[Collected data]
+++++
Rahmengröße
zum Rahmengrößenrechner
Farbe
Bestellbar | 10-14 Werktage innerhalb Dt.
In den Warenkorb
+++++
_TASK STATEMENT_.
Print every one of the lines above word for word, in the same order.

_TASK ANSWER_.
Rahmengröße
zum Rahmengrößenrechner
Farbe
Bestellbar | 10-14 Werktage innerhalb Dt.
In den Warenkorb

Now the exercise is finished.